Lo que estas guías ofrecen, antes que nada, es un contexto geográfico, que es lo que con demasiada frecuencia se echa de menos en el periodismo contemporáneo. Por ejemplo, ¿cuántas personas saben que Abu Garrid no es sólo una cárcel, sino también un pueblo al occidente de Bagdah con uno de los peores índices de delincuencia común en Irak? ¿Y que sólo parte de las instancias se usan como prisión; pues la otra es una base militar para, entre otras cosas, vigilar esa zona infestada de violencia? ¿Cuántas saben que una de las razones de la violencia en la zona de Abu Ghraib-Faluya es que está ubicada al occidente de Bagdad, sobre la milenaria ruta de comercio con Siria, lo que promueve tanta la independencia como el contrabando?.

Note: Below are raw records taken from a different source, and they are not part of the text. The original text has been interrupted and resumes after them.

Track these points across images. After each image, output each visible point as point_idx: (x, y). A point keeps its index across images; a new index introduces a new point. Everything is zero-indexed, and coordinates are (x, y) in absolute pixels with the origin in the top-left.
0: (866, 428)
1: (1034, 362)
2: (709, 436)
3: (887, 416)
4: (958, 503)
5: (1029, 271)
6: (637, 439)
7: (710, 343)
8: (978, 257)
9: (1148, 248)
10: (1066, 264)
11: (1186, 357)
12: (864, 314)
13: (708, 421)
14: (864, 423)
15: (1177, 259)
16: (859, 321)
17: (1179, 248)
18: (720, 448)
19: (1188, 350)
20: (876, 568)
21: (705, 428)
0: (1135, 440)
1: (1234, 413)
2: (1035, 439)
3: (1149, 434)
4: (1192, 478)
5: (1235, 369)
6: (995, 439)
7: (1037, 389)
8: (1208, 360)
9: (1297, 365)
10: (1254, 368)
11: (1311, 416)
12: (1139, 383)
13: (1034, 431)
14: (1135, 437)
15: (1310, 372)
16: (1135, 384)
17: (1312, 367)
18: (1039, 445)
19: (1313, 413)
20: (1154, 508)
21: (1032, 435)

Ni el periodismo ni la literatura de viajes son temas reales. Más bien, son medios para comunicar temas reales. Quienes escriben sobre viajes están cada vez más conscientes de esto, a medida que los libros de viajes se convierten en un mecanismo para explorarlo todo, desde la política hasta el vino, pasando por la arqueología e incluso el origen de los colores: Color: A Natural History of the Palette (El color: una historia natural de la paleta) (2002), de Victoria Finlay, es un libro de viajes maravillosamente innovador. Sin embargo, los periodistas han tomado la dirección contraria, cada vez más interesados en su no campo, en la escritura de prensa, en estudiar y, por lo general, en obsesionarse más y más consigo mismos.

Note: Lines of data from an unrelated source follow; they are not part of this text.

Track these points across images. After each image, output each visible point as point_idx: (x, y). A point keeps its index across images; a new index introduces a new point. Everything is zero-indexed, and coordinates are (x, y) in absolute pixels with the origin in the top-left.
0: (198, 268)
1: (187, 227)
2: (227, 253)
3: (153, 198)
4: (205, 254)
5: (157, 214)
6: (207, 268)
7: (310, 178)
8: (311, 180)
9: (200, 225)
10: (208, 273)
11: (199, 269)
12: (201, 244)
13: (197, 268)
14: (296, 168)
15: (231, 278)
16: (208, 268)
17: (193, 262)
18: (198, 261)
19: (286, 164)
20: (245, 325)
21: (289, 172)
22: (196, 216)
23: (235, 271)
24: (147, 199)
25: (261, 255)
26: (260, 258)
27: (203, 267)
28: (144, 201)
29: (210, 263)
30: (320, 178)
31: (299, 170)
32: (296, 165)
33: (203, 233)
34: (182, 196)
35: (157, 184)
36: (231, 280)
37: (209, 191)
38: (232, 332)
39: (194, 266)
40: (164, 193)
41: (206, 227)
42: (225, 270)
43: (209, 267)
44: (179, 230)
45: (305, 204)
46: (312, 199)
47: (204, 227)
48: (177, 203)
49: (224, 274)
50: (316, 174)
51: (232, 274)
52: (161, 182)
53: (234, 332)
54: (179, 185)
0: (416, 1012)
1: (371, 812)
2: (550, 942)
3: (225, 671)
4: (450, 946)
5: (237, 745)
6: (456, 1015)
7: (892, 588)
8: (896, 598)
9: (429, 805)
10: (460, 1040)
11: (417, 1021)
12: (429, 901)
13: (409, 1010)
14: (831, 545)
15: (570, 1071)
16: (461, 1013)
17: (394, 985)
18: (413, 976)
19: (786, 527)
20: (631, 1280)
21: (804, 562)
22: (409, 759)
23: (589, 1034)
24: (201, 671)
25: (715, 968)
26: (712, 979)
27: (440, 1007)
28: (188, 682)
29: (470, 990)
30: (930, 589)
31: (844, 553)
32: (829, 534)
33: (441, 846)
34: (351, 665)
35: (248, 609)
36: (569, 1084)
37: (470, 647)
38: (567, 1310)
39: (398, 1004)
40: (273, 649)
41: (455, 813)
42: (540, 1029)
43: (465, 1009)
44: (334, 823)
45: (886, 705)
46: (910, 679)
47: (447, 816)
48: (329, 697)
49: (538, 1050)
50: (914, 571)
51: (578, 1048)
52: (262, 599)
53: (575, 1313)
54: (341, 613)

La reportería una de las profesiones más antiguas de la historia, aunque se haya conocido bajo distintos nombres sobrevivirá y prosperará, mientras que el periodismo en tanto disciplina respetada, está bajo la amenaza de desvanecerse como otra rama de la industria del entretenimiento. ¿Cómo va a sobrevivir la buena reportería? Hombres y mujeres particulares se alejarán de la multitud se irán lejos de los paneles y los seminarios, los cursos y las conferencias, lejos de los lugares de reunión de los escritores y las redes virtuales para cultivar la soledad. Ellos se exigirán a sí mismos no escribir una sola palabra sobre un sitio o un tema sin antes haberlo conocido de primera mano. Y harán esto por curiosidad, pues mientras la ilusión de conocimiento aumenta todos los días, la realidad de dos lugares mismos es cada vez más misteriosa.